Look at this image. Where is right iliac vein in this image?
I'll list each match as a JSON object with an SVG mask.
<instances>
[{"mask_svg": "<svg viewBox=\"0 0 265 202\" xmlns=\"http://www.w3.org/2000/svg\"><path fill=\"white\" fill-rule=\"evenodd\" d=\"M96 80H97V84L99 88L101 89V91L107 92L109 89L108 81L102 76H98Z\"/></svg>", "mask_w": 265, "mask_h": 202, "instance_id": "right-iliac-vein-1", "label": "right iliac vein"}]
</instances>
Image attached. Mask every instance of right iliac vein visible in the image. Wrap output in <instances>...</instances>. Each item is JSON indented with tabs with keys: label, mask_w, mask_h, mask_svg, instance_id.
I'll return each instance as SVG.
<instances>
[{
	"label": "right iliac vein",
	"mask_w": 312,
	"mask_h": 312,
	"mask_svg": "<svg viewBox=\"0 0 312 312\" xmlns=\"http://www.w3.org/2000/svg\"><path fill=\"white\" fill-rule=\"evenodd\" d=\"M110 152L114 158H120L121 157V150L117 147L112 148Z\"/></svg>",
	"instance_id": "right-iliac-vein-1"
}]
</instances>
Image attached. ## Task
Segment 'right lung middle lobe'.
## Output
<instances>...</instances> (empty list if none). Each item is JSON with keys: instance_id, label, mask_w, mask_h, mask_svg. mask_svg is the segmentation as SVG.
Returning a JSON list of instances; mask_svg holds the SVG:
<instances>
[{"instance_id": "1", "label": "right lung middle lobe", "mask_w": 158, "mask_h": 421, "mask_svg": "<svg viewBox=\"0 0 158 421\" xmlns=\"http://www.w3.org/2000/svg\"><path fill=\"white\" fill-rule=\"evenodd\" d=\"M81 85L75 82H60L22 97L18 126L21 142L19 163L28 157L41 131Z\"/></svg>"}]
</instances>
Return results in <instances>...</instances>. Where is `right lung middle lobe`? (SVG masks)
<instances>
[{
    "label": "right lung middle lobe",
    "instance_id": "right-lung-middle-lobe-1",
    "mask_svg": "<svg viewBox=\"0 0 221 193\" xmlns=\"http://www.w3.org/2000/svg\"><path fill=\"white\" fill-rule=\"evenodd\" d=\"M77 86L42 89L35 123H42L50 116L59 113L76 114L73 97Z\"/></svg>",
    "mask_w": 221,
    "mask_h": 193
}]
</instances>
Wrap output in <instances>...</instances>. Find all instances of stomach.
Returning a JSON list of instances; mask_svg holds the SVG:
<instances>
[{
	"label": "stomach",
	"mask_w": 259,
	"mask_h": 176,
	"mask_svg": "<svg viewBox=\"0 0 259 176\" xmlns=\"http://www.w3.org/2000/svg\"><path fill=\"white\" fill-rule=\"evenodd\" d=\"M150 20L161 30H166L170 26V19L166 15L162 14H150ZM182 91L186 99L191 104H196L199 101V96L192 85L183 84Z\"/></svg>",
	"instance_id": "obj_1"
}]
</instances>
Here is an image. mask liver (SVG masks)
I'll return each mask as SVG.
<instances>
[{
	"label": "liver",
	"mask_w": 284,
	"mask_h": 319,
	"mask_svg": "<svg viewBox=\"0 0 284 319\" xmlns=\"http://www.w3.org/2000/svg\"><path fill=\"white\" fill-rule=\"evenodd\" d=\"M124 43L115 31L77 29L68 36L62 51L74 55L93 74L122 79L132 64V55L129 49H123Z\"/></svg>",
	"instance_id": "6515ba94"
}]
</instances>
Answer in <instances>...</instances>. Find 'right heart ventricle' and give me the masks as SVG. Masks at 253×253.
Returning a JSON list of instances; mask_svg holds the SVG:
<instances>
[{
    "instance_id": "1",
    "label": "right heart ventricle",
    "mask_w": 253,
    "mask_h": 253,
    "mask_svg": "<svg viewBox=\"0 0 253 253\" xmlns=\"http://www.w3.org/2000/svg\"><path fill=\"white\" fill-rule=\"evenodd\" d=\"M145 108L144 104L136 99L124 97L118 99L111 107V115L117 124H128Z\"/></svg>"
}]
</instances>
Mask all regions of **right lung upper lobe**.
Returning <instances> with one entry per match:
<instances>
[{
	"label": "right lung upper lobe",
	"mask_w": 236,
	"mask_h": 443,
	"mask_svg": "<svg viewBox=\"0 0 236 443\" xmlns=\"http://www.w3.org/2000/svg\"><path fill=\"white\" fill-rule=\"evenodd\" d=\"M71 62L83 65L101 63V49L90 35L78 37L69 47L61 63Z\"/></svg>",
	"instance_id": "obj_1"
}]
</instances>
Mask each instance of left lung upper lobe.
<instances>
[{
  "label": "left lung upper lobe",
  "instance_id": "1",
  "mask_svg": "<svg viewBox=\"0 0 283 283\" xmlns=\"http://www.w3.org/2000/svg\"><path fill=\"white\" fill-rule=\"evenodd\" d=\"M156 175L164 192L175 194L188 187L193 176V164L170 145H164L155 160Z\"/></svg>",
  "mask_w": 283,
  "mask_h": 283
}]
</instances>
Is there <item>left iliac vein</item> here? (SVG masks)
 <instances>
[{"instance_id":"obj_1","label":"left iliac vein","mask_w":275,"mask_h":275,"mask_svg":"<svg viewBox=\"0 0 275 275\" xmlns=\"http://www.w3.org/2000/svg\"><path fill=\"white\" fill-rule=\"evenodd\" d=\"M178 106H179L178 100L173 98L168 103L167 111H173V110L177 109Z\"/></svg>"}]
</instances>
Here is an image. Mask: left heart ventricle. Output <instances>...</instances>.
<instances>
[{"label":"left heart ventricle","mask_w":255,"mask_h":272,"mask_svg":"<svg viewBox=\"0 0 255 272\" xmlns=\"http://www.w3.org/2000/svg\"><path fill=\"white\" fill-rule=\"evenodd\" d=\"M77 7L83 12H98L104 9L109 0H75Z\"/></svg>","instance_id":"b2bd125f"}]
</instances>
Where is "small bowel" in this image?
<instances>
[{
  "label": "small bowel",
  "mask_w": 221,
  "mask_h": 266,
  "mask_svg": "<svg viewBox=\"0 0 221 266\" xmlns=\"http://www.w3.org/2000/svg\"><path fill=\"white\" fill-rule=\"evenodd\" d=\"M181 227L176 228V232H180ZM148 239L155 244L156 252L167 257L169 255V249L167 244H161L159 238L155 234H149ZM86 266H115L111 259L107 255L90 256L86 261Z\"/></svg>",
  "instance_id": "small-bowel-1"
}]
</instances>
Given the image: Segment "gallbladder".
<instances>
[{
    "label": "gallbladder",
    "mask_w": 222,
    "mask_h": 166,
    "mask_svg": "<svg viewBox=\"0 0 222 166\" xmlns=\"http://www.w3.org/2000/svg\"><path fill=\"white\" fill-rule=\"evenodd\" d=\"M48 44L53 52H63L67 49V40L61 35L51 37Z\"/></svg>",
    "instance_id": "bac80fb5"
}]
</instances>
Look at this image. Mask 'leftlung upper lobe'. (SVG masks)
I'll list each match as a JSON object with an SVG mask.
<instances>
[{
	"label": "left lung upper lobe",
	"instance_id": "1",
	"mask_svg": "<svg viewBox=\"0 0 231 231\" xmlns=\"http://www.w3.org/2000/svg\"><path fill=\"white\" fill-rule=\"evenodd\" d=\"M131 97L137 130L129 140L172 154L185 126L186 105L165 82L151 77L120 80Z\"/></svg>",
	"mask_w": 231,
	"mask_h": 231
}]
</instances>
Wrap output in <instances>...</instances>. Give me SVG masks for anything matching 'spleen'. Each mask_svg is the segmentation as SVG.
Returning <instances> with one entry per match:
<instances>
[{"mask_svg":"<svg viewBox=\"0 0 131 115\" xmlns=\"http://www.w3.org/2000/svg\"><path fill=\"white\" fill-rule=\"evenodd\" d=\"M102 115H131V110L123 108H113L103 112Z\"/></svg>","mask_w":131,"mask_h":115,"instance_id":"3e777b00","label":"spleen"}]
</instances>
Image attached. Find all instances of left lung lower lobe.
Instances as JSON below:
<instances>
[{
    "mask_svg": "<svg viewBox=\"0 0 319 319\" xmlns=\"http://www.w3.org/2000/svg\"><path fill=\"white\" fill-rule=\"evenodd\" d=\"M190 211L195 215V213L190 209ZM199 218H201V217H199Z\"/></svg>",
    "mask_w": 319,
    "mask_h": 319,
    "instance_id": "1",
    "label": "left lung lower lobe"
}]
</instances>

* * * * *

_Job:_
Can you copy out, unchanged, the records starting at the line that contains "Image attached. Find" and continuing through the last line of the records?

_Exercise result:_
Image attached. Find all instances of left lung lower lobe.
Instances as JSON below:
<instances>
[{
    "mask_svg": "<svg viewBox=\"0 0 319 319\" xmlns=\"http://www.w3.org/2000/svg\"><path fill=\"white\" fill-rule=\"evenodd\" d=\"M190 211L195 215V213L190 209ZM199 218H201V217H199Z\"/></svg>",
    "mask_w": 319,
    "mask_h": 319,
    "instance_id": "1",
    "label": "left lung lower lobe"
}]
</instances>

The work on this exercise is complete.